Waiting for the U.N.
The Obama administration embraces international paralysis.
Apr 30, 2012, Vol. 17, No. 31 • By JOHN YOO
Though it poses a more difficult military problem, Iran presents the more direct legal case. Iran continues to defy U.N. Security Council resolutions demanding that it halt any work on nuclear weapons and ballistic missiles. It seems beyond doubt that Iran is pursuing nuclear weapons under cover of a peaceful civilian energy program in violation of the Nuclear Non-Proliferation Treaty. Tehran supports terror groups throughout the Middle East and it sells weapons and knowledge to other rogue states, such as North Korea and Syria. It has served as a base for insurgents who killed American soldiers in Iraq, Lebanon, and Saudi Arabia, and has plotted to kill a foreign ambassador on U.S. soil. Like the regimes in Syria and Libya, the mullahs in Iran feel little reluctance to oppress their people to stay in power.
Fostering regime change in Iran would promote American interests and enhance global welfare. Iran seeks to export its fundamentalist revolution throughout the region. It stokes the Israel-Palestinian conflict. Its president promises to destroy Israel. It interferes with Iraq’s young democracy. It has threatened to close off the Strait of Hormuz, through which 40 percent of the world’s oil exports travels. It has attacked shipping in the Persian Gulf. A nuclear Iran could give the mullahs regional military superiority and immunity from American conventional attack, which would allow it to expand its support of terrorism and efforts to destabilize its neighbors.
But Republicans should draw a broader contrast with Obama’s foreign policy than just Syria and Iran. They should reject the idea that the United States’s right to protect its security, advance its interests, and foster international stability must pass a “global test” (as John Kerry put it in the 2004 elections). While the U.N. can certainly play a helpful role, it has not become the mechanism for collective security that President Franklin Roosevelt hoped for at the end of World War II. It has become an obstacle, rather than a handmaid, to international peace.

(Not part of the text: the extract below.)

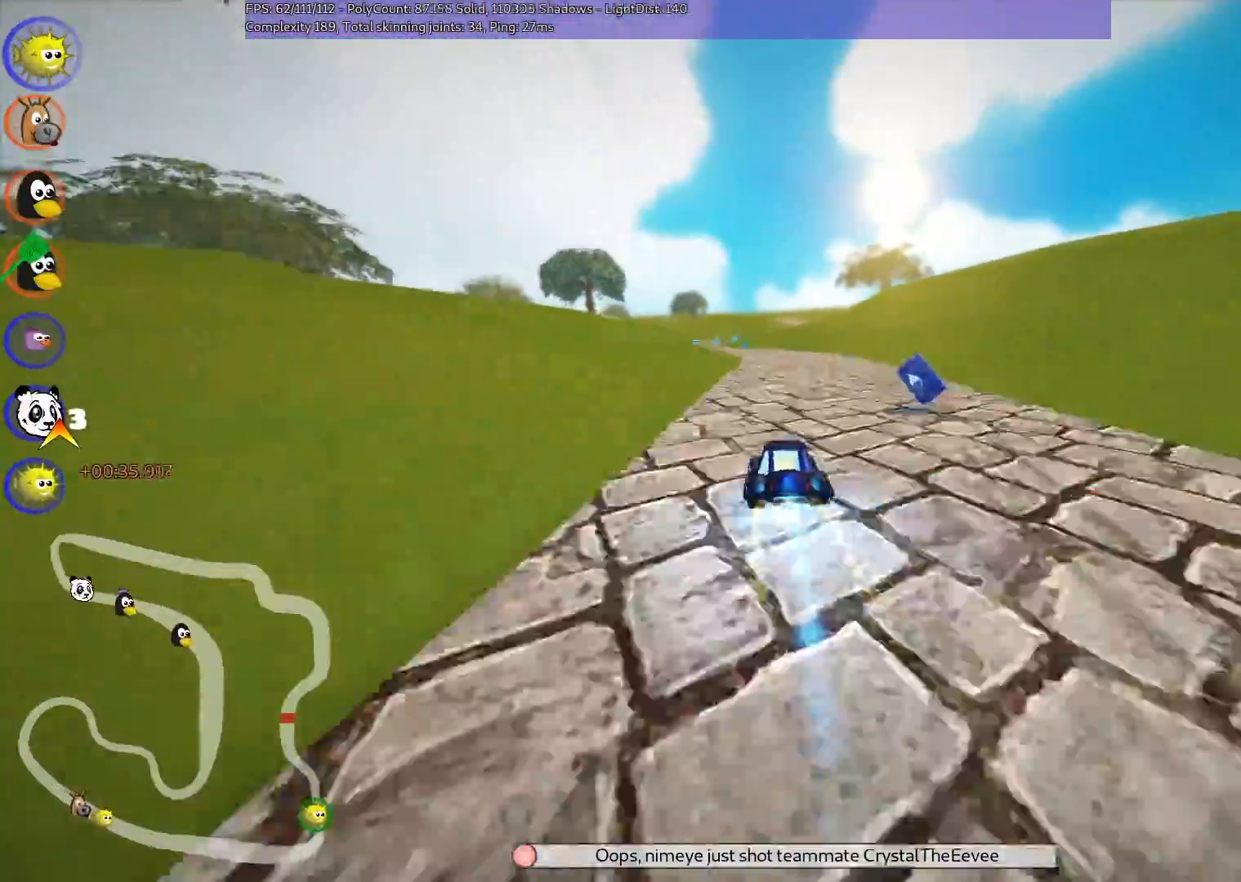
Gameplay with keyboard; each line is a JSON object with the keys held at the frame after it. "events" lists presses ("down") and releases ("up") of ".", "/", "alt_r", "b", "c", "comma", "ctrl_r", "d", "down", "f", "g", "h", "j", "k", "l", "left", "m", "n", "quote", "return", "right", "semicolon", "shift_r", "space", "super", "up" and "v" between this image and that frame as [ms after this image, input, new state], when the widget could be followed in between. No other keys are recorded. Mouse input is not recorded.
{"keys": ["up"], "events": [[183, "n", "up"]]}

The U.N. Charter guarantees the “territorial integrity” and “political independence” of every nation. It doesn’t matter whether the member is a market democracy or a brutal dictatorship. Article 2(4) and 51 of the charter prohibits the use of force except in self-defense, which international officials and legal scholars generally believe prohibits war except when an attack has occurred or is imminent. The only solution to looming, but not immediate, threats to national security or global stability is to turn to the Security Council for help. Security Council approval, however, has produced mostly feebleness. The charter gives the United States, Great Britain, France, Russia, and China a veto over any Security Council decision. China and Russia oppose interference in what they consider “internal” affairs, such as the repression of political and economic freedoms by authoritarian regimes. They can usually be counted on to protect other nondemocratic regimes, as they did in Iraq in 2003 and have done so far in Syria.
Making the case for unilateral U.S. military action would only return us to the state of affairs that prevailed during the Cold War, when the Soviet Union prevented the United Nations from combating threats to global welfare. The United States waged war with the U.N.’s blessing in Korea (thanks to a Soviet boycott of the vote), the 1991 Gulf war, Somalia, and Haiti, but it would have acted without it. The United States acted on its own during the Cuban Missile Crisis, the Vietnam war, the 1980s interventions in Central America, Grenada, Libya, and Panama, covert operations in Afghanistan and other places during the Cold War, and Kosovo in the 1990s.
In these places, the United States did not just advance its own interests, it also benefited global welfare by containing the spread of communism and ending human rights catastrophes. By contrast, the U.N. offers the empty promise that it can police the world if nations give up their right to go to war. But the U.N. possesses no armed forces, has a crippled decision-making system, and lacks political legitimacy. As a defender of the status quo, the U.N. tries to prohibit efforts by the United States and its allies to spread democracy and capitalism and to stop nations from oppressing their own people. The U.N. has become obsolete: It was designed to stop the massive interstate conflicts of World Wars I and II, but the number of conflicts of this kind has dropped to some of the lowest levels since the Peace of Westphalia in 1648. Its bias for the status quo impedes solutions to the primary security threats of the 21st century: rogue nations, international terrorist groups, humanitarian disasters, and WMD proliferation.